Because this sample process was also in the presence of H2 S, typically 10 vol-%, but with a max. of 70 vol-%, the total wavelength band that is usable for BTEX calibration is significantly reduced. This is primarily due to H2 S absorbance saturation of the BTEX absorbances, creating what amounts to statistical noise. Fig. 5 illustrates this behaviour for reference. Given this behaviour, there’s a give-and-take relationship between minimum BTEX concentrations, acceptable H2 S concentration levels, and the pathlength used in maximising BTEX absorbance.
Through analysis and testing, AMETEK found that adding a total BTEX measurement in addition to the measurement of the “classic” feed gas components is possible. Similar to the measurement of total hydrocarbons (THC) there is no differentiation between benzene, toluene, ethylbenzene, and xylene. The output is presenting the total BTEX.
How to use the information
It is well understood, and previously mentioned, that the presence of BTEX can lead to major issues with the Claus catalysts. But what can be done? Permanent co-firing under the premise “let’s be on the safe side” will lead to higher CO2 emissions. Permanent co-firing is also a direct loss of money as the gas which is co-fired cannot be sold. So, the best case would be that BTEX would be prevented from entering the Claus thermal reactor. And in some cases, BTEX removal systems are used. But can these systems consistently remove all of the BTEX? AMETEK experiences indicate that they do not. So, preventing BTEX from ever entering the SRU is not realistic, making it a good idea to measure for it and know when it is entering and at what concentrations. BTEX will not be permanently present in the feed gas and will vary in concentration when it enters the SRU.
Because the amount of co-firing gas used depends on how much BTEX is present, considerations similar to those made for the presence of THCs are required and must be made quickly. Any BTEX concentration increase should immediately increase the amount of co-firing gas to ensure it is properly thermally destroyed while any BTEX concentration decrease should result in a reduction in co-firing gas. After the BTEX goes away, the continued introduction of co-firing gas will result in wasted sellable gas and increased CO2 production, both negative outcomes.

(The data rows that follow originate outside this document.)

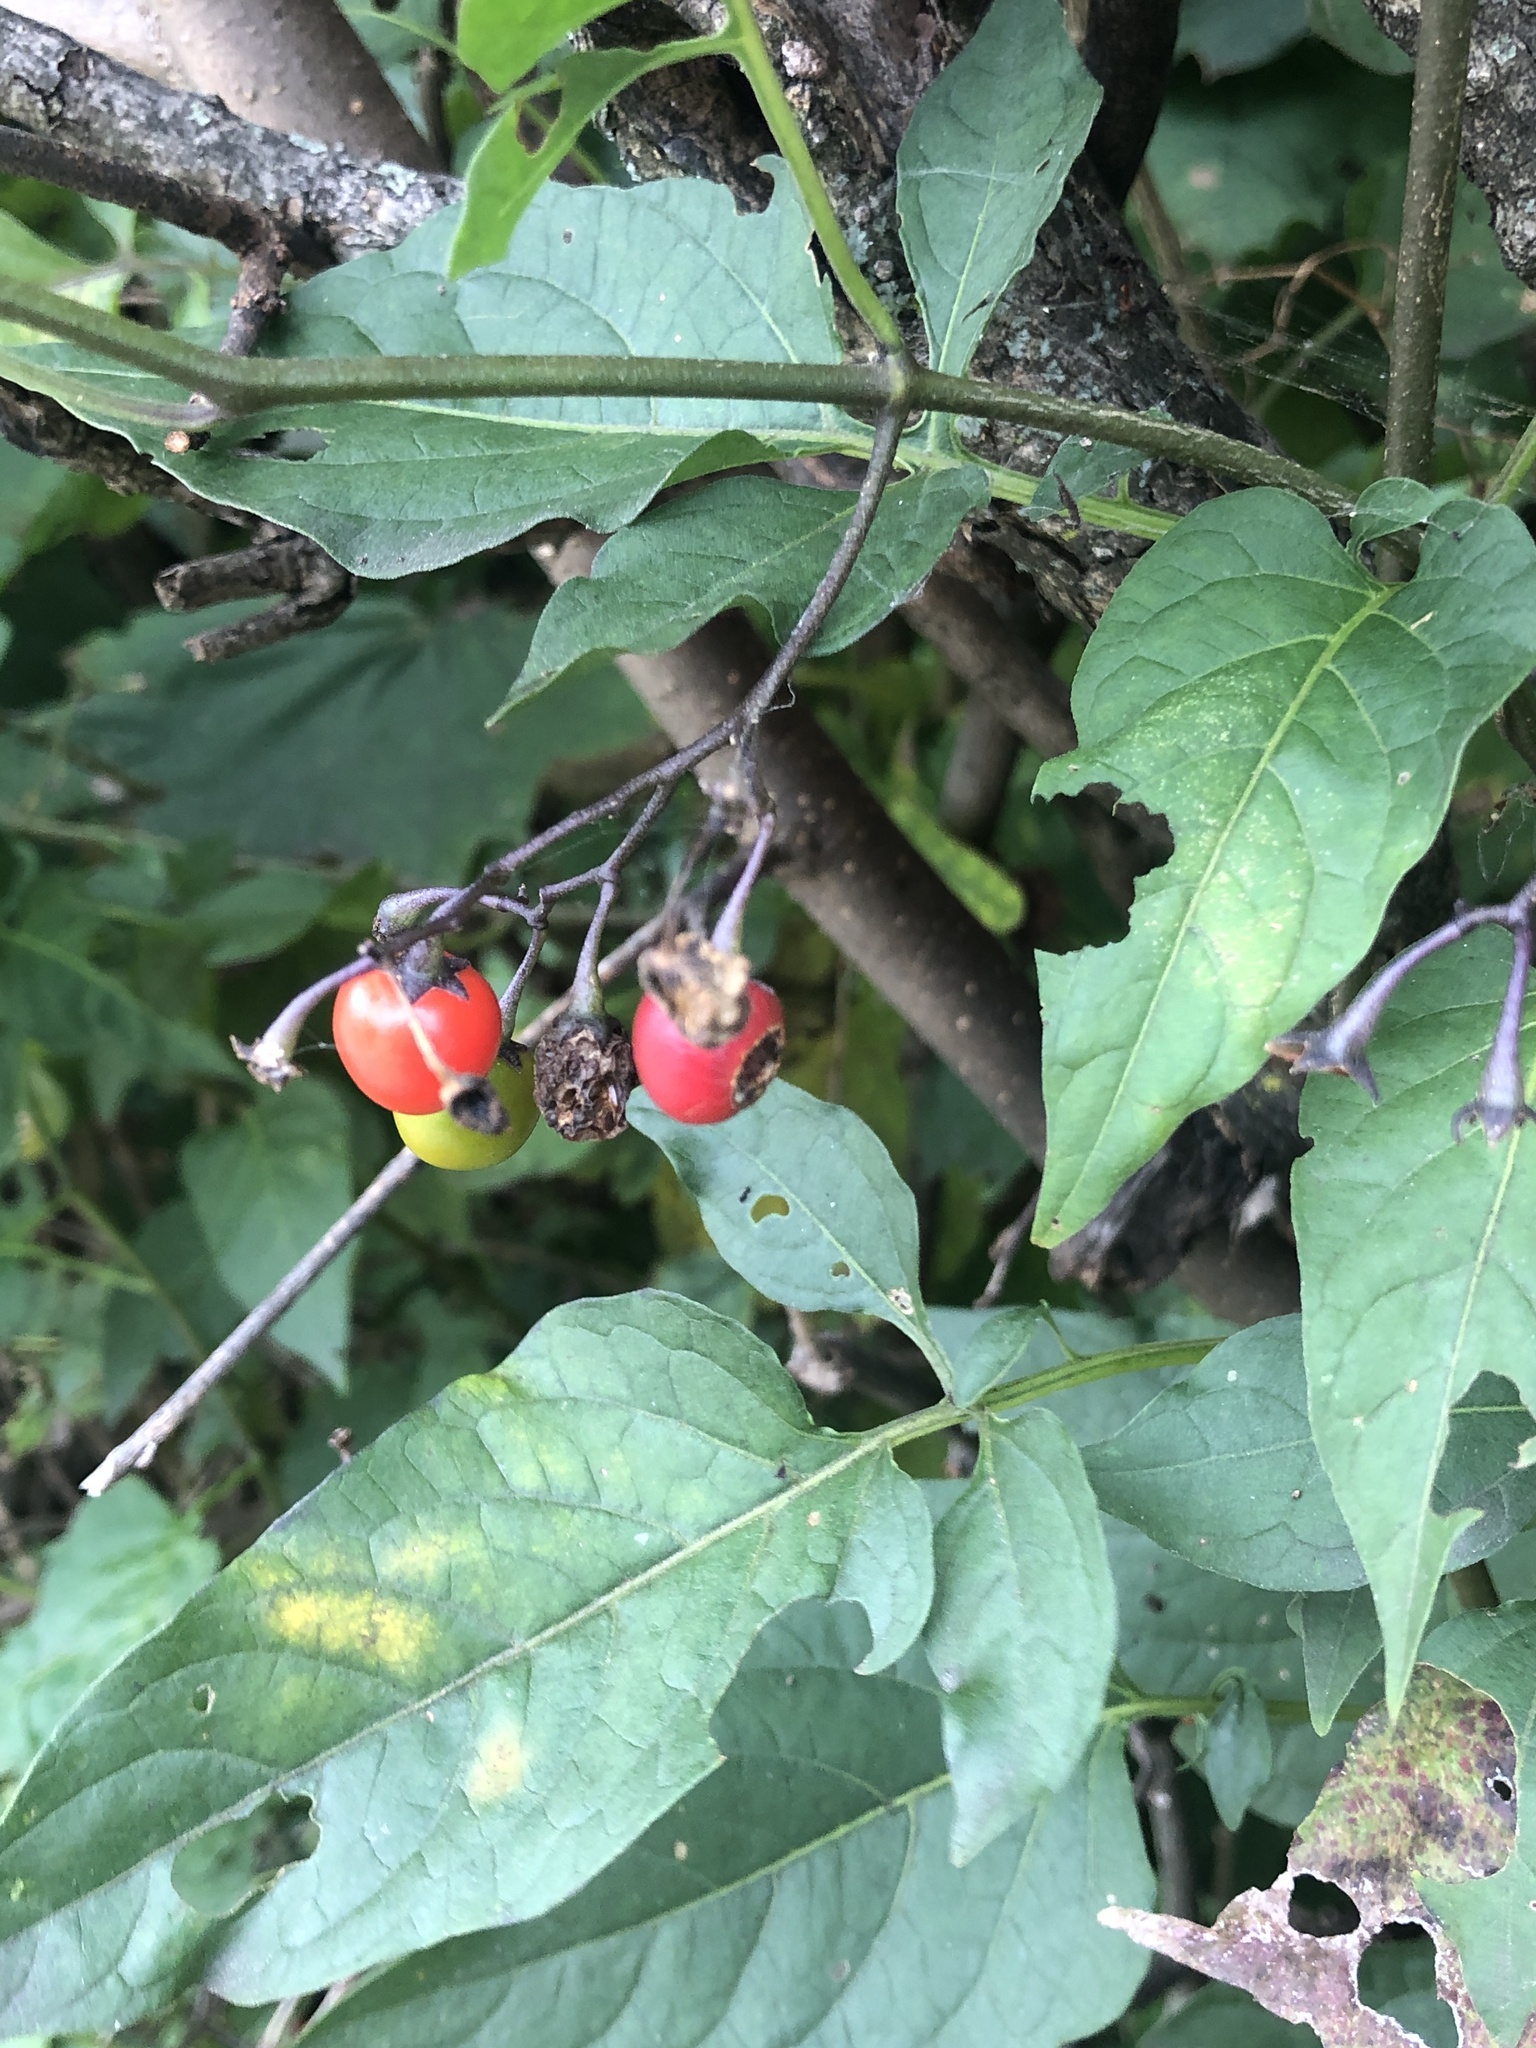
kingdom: Plantae
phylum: Tracheophyta
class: Magnoliopsida
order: Solanales
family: Solanaceae
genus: Solanum
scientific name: Solanum dulcamara
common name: Climbing nightshade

Although speciation of the BTEX components is analytically possible with process gas chromatography (PGC) technology, the GC’s cycle time is too long to properly report changes in feed gas BTEX levels, thus significantly reducing any real improvements of co-firing gas management in the thermal reactor. However, these speciated measurements can be beneficial to a process specialist that is trying to better understand the root cause of the presence and varying concentrations of BTEX at the thermal reactor. Something to keep in mind.
Summary and conclusion
The initial investment in a feed gas measurement analyser and burner control system is not negligible and the application challenges are high with regards to measurement reliability and safety aspects (the SRU has the most toxic gas mixtures of the entire refinery). Successful examples exist of users that are benefitting from these analyser + control system configurations. But these installations work because of the cooperation of different functional teams. In order to achieve the goals of improving and optimising the overall unit performance, different technical disciplines have to work together, starting at the design phase of the processing unit and continuing through use of the analytical measurements during operation and proper predictive and reactive maintenance of the analytical devices. Choosing a “basic” instrument may result in not achieving the best possible process performance.
By adding BTEX measurement to the feed gas control system, plant operators can better adjust and control co-firing. This will lead to less natural gas use, optimal oxygen introduction, lower CO2 emissions, and longer catalyst life. Depending on current operational measurements and practices, significant money savings can be achieved.